A euro zone official said last week Spain had for the first time conceded at a meeting between economy minister Luis de Guindos and his German counterpart Wolfgang Schaeuble it might need a full bailout worth €300 billion if its borrowing costs remain unsustainably high.

Mr Rajoy's office however denied that talks on this issue had taken place.

People who discussed the question with Mr Rajoy explain that he may still hope to avoid making the request because he thinks by just knowing that the EU rescue funds and the ECB are geared up would be enough to shield Spain from market pressures.

"The thinking is that the instruments need to be in place and possibly the risk premium will go down so much that there will be no need to go any further," said one senior politician.

The indebtedness of Spain's banks and regions, along with a shrinking economy, set to be in recession until well into next year, have all pushed debt costs to new record highs.

Last week, its 10-year paper was trading at around 7.6 per cent, a level seen unsustainable in the medium term.

The yield went down by more than 100 basis points after the ECB's Mr Draghi said he would do whatever is necessary to defend the euro but picked up yesterday as markets were disappointed by the lack of immediate action.

"Prior to today, the markets hoped a full Spanish bailout would not be necessary, now they have been told it is inevitable," Marchel Alexandrovich, senior vice-president and European financial economist at Jefferies, said in a note echoing the views of many other analysts.

"The killer Q&A Draghi statement is that before the ECB comes in to buy Spain and Italy, first, a country need to ask for formal assistance. So there we go, what Draghi has basically indicated is that the problem in the bond markets has to get considerably worse before the ECB steps in to help."

The country's fiscal position remains however manageable for some time. It needs to issue another estimated €35 billion this year to finance its deficit and repay its debts. Its average borrowing costs have so far remained under control thanks to cheap ECB loans to banks earlier this year.

It had paid an average of 3.43 per cent to finance its debt in 2012, in line with costs registered since the launch of the euro in 1999 and below the 3.9 per cent it had paid at the same period last year.

Later tonight the Spanish government said that it had submitted its budget plan for 2013 and 2014 to the European Commission in which it pledged to save €102 billion, which it hoped to achieve by boosting revenues and cutting expenditure.

The Spanish treasury said the plan included the measures unveiled on July 13th that included savings of €65 billion, but did not clarify how it had arrived at the new savings figure.

"The €102 billion in savings to 2014 assumes all the measures that have been announced so far will be fully in place and also factors in the prevailing macroeconomic conditions," a treasury spokeswoman said.
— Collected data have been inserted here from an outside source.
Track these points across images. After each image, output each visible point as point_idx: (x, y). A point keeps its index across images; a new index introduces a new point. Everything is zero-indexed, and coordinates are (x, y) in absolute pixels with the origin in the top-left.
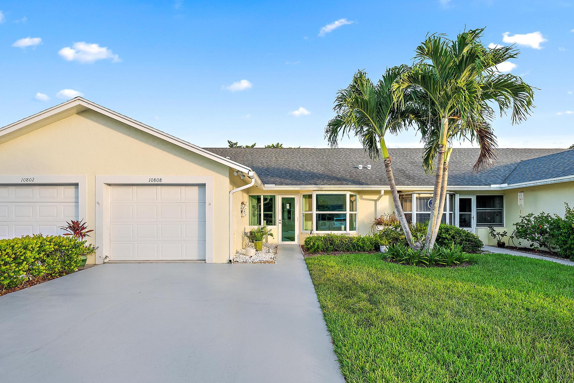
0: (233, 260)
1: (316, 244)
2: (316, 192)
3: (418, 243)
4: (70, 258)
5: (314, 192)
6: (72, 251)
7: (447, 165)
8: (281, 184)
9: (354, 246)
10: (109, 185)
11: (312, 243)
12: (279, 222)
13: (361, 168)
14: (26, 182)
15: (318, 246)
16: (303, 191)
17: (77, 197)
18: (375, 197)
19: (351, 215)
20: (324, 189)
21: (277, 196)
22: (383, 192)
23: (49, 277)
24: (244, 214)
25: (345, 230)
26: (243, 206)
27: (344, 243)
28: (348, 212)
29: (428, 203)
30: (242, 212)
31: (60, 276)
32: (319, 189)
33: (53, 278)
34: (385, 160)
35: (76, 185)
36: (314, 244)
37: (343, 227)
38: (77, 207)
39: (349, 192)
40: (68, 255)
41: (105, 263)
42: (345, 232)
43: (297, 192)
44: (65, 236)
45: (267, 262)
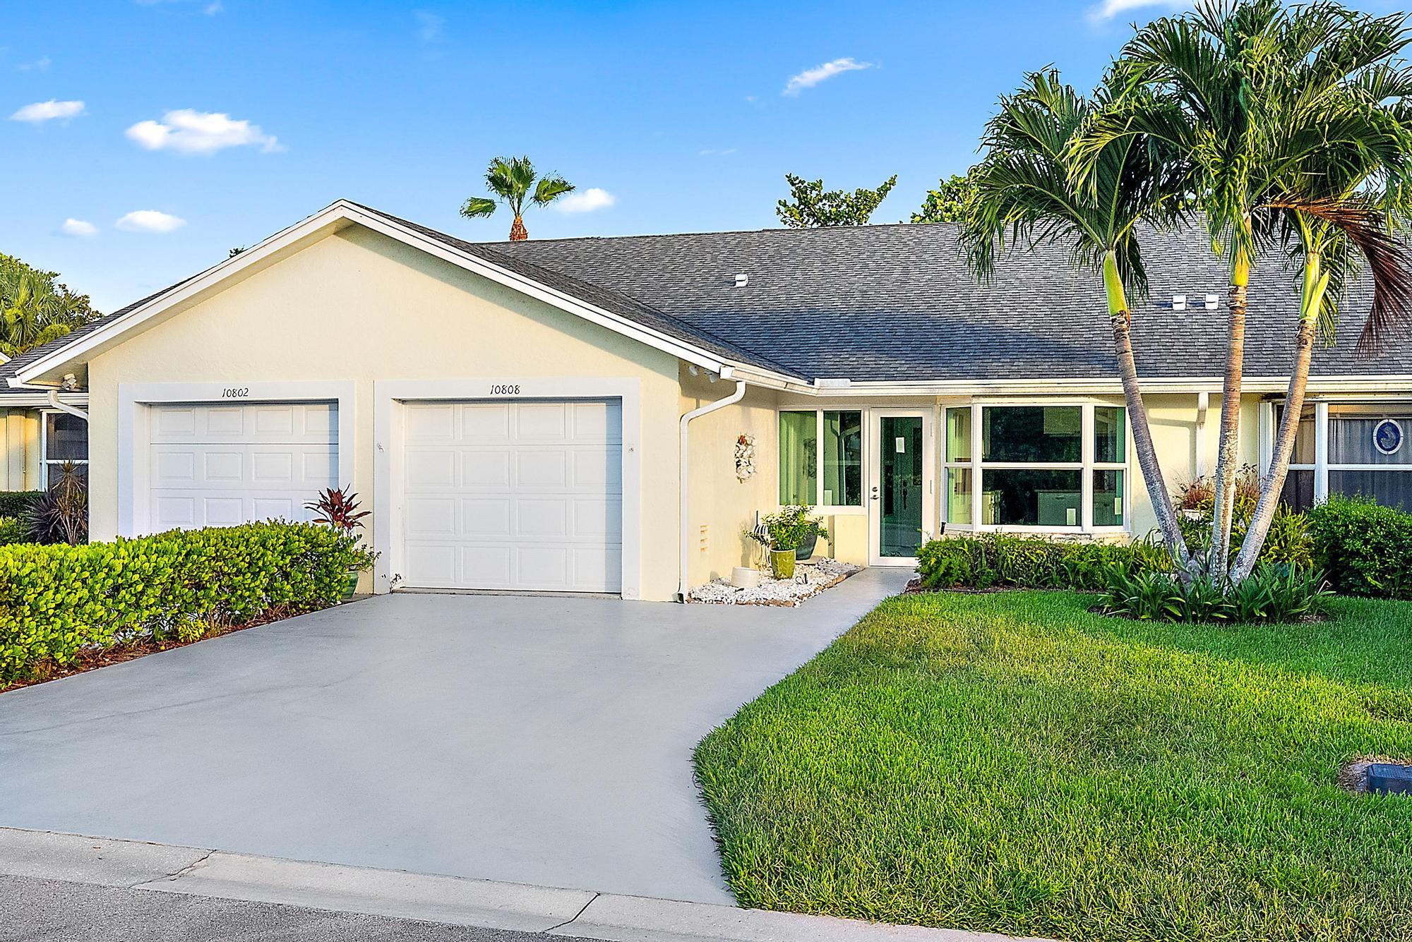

Spain needs to erase €65 billion from its public deficit in order to reach EU debt reduction targets by 2014.

It must cut its public deficit of 8.9 per cent of gross domestic product to 6.3 per cent in 2012, 4.5 per cent in 2013 and 2.8 percent the year after.

The government is basing its forecast on anticipated growth in gross domestic product of 1.2 per cent in 2014 after two consecutive years of recession, in which it expects the economy to contract by 1.5 per cent in 2012 and by 0.5 per cent in 2013.